One night last week, I celebrated my birthday at the Volks Tavern, a small club on the colonnade at Madeira Drive, near Brighton Pier. It is named after the light railway that runs nearby, and is one of the most laidback, intimate venues in the city.
One of my oldest friends, Stephen Silverwood, founded Refugee Radio in 2008. I’ve listened to a few of their weekly broadcasts on the local and online Brighton station, Radio Reverb, interviewing refugees and asylum seekers living in the area.
What struck me, while listening to the early shows, was how much more diverse are the stories of so-called ‘ordinary people’ than those of celebrities that the mainstream media tends to focus on. It’s often said that there aren’t enough positive role models in public life, and perhaps this is because some of the people we can most readily identify with and learn from are not necessarily rich or famous, but living within our own communities.

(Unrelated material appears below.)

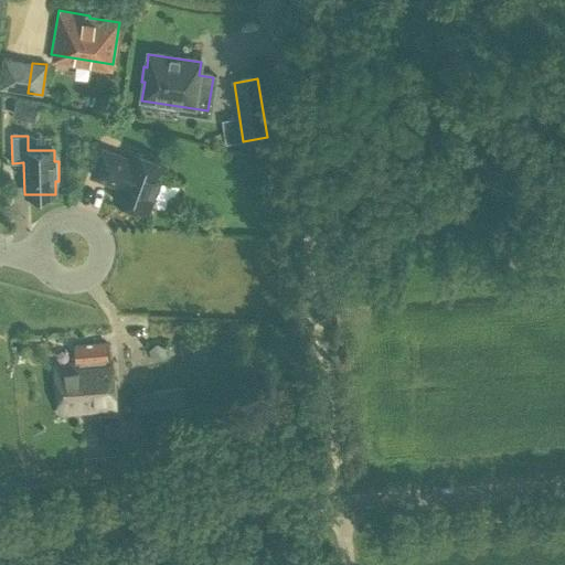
[(126,158),(99,148),(88,177),(105,183),(106,180),(117,184),(110,200),(148,213),(167,163),(129,149),(126,158)]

Refugee Radio’s expressed aim is to ‘give a voice to those who do not have one, through media, communications and social events.’ Service users have been able to attend radio workshops, as well as performing at roadshows with their own bands, or as part of a growing orchestra.
Support was provided by The Cornerstones, a semi-acoustic, Burundi-influenced band whose repertoire includes the lovely ‘She’s Gone Back to Her Roots’. Headliners Bakk Lamp Fall are a Senegalese fusion collective, with a driven, hypnotic sound. Meanwhile, DJs from Radio Reverb and the Refugee Radio Orchestra played sets in the basement.
‘The music scene in Brighton sometimes doesn’t feel representative of all the people I see in the city,’ Stephen Silverwood told the Evening Argus earlier this month, adding, ‘I’d like to see that change.’
Last week I was lucky enough to see Refugee Radio take a step in the right direction, and with more ambitious projects to come – a documentary currently being filmed, and hopes for a record label – the future looks bright.